By B Izzak
KUWAIT: Kuwait yesterday appeared headed for political turmoil after three opposition MPs filed to grill HH the Prime Minister Sheikh Sabah Al-Khaled Al-Sabah and more than 30 lawmakers publicly declared their support of the grilling. The number of supporters is well over the 25 MPs required to declare non-cooperation with the prime minister, leading to either dismissing the premier or dissolving the National Assembly elected just a month ago.
The filing of the grilling came after chaotic scenes during the Assembly’s first regular session after Deputy Speaker Ahmad Al-Shuhoumi, who chaired the session, rejected two motions by opposition MPs to form a parliamentary investigation committee to probe events that took place at the inaugural session on Dec 15.
Shuhoumi insisted that it is unconstitutional to form a parliamentary panel to investigate events at an Assembly session, while opposition MPs stressed that it is within the constitutional right of the Assembly to investigate what happened at the opening session. Heated exchanges and arguments forced Shuhoumi to adjourn the session until today, when more arguments and debates are expected on the issue. Speaker Marzouq Al-Ghanem is expected to chair today’s session.
Opposition lawmakers Thamer Al-Suwait, Bader Al-Dahoum and Khaled Al-Otaibi in their grilling accused the prime minister of ignoring the outcome of the general election by appointing provocative and unqualified ministers in the new Cabinet. They also accused him of interfering in the election of the speaker by supporting the candidate whom the majority of lawmakers rejected, saying this reflects a dangerous attitude. They also accused him of violating the constitution by failing to submit the government’s program as required under the constitution.
A number of MPs called for filing a non-cooperation motion against the prime minister at the end of the grilling. To pass, the motion needs the support of just 25 lawmakers. But with well over 30 MPs announcing they back the grilling, any non-cooperation motion is expected to pass. If the Assembly votes to back the non-cooperation motion, HH the Amir can either dismiss the prime minister and appoint a new premier or dissolve the Assembly and call for snap polls within two months.
During the debate on the motions to investigate events at the opening session, MP Bader Al-Humaidi, who lost the speakership contest to Ghanem, said he considers himself to be the legitimate speaker because he was the choice of the people, unlike Ghanem who was supported by the government.
Opposition lawmakers also rejected a decision by the Assembly office to form a four-member committee from its members to investigate what happened.
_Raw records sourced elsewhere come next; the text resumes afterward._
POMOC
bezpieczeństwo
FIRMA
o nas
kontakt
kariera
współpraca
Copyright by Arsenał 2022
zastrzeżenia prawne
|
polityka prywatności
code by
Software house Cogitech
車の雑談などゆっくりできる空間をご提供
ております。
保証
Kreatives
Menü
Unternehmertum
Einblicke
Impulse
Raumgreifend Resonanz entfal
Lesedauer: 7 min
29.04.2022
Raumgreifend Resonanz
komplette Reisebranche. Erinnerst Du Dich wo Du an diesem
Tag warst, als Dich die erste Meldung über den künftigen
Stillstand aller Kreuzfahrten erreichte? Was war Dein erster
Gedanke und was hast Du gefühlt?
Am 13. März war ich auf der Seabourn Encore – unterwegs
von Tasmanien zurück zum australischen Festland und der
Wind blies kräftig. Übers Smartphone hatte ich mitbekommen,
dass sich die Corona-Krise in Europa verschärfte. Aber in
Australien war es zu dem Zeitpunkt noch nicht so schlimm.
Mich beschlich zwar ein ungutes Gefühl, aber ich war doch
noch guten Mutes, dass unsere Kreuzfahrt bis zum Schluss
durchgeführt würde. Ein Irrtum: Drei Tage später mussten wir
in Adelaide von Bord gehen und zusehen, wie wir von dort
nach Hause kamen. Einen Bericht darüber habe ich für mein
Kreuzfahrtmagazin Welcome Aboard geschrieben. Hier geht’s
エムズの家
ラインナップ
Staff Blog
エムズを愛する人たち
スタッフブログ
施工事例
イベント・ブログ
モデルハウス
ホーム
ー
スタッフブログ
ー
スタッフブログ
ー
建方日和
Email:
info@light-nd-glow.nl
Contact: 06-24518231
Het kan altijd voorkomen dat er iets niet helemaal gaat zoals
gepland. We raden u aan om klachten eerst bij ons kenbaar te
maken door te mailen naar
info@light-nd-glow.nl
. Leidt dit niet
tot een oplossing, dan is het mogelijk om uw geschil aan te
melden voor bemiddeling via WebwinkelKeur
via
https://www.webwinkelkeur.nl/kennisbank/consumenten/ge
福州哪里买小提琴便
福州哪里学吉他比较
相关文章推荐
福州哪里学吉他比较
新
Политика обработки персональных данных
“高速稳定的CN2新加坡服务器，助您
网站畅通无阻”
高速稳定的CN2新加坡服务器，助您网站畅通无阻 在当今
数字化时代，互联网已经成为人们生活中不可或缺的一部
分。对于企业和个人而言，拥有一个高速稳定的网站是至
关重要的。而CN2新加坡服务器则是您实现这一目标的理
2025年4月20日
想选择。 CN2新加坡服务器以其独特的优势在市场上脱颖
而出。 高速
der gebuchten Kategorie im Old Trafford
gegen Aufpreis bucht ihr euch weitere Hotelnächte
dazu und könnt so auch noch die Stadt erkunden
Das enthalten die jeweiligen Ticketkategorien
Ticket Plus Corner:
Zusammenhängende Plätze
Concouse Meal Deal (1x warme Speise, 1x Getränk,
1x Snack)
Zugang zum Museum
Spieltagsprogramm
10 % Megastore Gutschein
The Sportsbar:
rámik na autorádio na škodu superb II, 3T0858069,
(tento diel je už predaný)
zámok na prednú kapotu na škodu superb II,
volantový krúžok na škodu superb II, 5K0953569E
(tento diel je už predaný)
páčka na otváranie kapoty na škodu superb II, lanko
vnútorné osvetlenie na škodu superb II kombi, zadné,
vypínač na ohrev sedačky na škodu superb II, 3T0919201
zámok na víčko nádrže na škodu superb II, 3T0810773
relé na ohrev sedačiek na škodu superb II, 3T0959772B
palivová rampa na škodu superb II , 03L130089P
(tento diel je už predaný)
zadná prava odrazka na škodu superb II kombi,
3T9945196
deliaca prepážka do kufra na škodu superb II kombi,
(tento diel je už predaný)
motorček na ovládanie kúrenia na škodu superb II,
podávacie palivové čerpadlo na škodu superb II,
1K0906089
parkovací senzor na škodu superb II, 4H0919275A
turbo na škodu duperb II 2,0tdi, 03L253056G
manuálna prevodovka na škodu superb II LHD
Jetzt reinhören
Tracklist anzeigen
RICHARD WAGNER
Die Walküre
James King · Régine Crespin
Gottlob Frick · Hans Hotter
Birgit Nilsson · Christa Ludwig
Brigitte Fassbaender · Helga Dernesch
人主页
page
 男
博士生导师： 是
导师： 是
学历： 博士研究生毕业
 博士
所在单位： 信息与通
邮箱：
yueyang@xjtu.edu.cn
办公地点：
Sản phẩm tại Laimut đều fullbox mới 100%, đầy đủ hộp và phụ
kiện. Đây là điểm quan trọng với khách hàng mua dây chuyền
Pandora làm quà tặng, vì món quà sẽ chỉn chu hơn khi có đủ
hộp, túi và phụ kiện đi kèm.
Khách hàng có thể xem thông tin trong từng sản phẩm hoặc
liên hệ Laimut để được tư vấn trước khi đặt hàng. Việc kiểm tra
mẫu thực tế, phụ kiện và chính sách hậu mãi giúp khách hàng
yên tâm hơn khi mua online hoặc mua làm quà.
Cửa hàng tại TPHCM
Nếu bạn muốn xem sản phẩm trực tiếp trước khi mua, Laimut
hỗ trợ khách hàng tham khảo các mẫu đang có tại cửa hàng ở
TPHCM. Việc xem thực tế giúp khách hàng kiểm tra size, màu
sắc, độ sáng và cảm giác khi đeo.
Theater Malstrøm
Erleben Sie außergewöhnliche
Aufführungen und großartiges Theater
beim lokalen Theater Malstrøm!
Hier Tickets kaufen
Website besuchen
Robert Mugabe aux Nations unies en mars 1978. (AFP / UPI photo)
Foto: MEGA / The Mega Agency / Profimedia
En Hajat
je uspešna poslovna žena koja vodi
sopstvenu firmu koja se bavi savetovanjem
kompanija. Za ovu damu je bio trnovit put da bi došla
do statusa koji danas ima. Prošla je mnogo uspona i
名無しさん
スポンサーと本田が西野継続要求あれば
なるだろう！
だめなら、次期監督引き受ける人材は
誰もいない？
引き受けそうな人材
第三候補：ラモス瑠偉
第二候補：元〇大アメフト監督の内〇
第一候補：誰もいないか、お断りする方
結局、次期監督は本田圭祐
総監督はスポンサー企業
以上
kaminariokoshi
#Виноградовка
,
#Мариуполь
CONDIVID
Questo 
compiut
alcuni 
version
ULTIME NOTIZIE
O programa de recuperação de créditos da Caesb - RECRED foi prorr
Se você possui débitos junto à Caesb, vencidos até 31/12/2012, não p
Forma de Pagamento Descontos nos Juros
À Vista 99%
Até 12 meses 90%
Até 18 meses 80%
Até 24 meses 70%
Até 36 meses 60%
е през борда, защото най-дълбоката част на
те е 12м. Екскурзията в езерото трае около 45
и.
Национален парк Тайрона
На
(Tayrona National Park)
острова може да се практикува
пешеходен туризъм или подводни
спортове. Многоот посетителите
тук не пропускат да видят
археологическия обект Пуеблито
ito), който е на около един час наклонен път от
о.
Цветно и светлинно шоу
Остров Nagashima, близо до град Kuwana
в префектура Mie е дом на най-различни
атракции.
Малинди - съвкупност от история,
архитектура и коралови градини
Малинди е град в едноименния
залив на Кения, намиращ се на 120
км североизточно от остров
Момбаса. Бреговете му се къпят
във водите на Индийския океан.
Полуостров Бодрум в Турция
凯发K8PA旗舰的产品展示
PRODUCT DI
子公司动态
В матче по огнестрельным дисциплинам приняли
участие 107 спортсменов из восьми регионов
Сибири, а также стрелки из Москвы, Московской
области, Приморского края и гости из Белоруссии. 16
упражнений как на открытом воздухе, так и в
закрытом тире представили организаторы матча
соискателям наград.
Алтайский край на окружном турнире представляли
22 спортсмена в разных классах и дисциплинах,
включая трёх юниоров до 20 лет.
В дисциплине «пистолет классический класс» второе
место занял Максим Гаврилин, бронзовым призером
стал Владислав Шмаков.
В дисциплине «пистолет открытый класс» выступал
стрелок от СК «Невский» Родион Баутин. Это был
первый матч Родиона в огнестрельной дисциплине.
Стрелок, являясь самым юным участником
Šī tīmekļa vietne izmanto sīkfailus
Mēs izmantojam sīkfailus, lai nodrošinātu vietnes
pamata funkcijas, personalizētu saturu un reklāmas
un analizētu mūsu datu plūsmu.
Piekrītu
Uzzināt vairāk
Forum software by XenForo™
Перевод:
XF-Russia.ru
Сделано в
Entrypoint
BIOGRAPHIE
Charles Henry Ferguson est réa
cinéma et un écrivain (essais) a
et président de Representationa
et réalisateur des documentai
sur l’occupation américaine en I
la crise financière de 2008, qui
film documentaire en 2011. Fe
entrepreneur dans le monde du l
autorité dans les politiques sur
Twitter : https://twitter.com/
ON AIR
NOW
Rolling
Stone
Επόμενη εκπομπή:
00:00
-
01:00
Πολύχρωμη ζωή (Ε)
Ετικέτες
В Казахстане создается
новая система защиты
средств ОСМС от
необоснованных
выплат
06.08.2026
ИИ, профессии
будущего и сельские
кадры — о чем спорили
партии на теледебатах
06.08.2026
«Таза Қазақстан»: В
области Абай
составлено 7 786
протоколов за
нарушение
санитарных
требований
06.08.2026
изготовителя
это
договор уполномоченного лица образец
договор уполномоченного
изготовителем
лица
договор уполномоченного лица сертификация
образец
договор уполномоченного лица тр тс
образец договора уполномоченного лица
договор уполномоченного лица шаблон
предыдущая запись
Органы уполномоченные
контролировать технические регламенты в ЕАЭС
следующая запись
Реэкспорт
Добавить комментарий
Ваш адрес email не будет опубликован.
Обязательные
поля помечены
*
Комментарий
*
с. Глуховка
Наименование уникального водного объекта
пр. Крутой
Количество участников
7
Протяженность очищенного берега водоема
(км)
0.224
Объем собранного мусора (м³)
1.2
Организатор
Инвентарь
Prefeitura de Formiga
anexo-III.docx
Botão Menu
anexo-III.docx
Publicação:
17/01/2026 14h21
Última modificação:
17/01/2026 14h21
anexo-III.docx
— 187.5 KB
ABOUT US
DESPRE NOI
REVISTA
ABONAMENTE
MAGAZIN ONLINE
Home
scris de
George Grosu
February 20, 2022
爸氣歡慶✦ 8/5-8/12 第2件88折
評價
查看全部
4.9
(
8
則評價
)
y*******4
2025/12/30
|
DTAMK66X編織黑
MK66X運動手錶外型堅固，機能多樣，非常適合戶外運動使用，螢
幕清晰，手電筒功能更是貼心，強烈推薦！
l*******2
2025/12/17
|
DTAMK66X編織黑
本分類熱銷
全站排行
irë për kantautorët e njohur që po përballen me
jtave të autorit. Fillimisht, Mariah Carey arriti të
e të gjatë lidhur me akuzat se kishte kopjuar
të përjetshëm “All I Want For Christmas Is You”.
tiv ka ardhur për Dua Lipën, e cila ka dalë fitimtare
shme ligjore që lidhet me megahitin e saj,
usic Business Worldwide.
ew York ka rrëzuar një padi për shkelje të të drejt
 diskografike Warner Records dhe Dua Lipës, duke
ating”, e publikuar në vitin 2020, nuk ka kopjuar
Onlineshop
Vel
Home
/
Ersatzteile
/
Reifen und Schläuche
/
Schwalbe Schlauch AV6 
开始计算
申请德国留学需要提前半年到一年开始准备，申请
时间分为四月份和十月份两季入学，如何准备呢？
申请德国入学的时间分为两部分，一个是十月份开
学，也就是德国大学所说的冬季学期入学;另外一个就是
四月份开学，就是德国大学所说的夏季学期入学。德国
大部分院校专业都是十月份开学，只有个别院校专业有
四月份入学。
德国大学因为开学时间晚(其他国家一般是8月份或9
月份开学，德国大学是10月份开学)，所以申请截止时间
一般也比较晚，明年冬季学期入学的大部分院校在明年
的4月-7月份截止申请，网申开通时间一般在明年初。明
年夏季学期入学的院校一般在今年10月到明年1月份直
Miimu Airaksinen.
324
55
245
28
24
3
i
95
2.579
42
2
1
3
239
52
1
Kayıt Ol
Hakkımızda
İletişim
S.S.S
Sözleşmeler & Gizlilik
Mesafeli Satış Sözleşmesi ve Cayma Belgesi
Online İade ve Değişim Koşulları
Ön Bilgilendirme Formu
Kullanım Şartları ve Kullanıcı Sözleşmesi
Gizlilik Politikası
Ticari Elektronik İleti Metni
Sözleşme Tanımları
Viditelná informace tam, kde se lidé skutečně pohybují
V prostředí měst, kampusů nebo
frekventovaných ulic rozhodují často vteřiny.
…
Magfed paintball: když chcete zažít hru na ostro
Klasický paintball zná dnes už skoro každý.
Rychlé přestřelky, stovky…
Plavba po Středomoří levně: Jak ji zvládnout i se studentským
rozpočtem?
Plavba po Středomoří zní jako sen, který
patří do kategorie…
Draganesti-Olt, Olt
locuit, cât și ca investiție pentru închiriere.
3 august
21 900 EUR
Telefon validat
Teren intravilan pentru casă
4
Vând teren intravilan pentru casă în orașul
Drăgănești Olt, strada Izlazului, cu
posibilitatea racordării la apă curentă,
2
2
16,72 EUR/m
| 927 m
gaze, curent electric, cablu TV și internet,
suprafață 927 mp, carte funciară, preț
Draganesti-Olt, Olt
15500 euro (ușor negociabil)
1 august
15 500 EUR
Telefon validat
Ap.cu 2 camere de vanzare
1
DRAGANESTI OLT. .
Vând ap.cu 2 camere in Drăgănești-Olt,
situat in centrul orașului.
Two members, Osama Al-Shaheen and Farz Al-Mutairi, yesterday resigned from the committee. Opposition MPs say that a group of supporters of Ghanem were illegally allowed into the gallery during the opening session, and insulted MPs and caused chaos before they were evicted. They also say that fake ballot papers for the speaker’s election were distributed to some MPs and demanded a criminal investigation.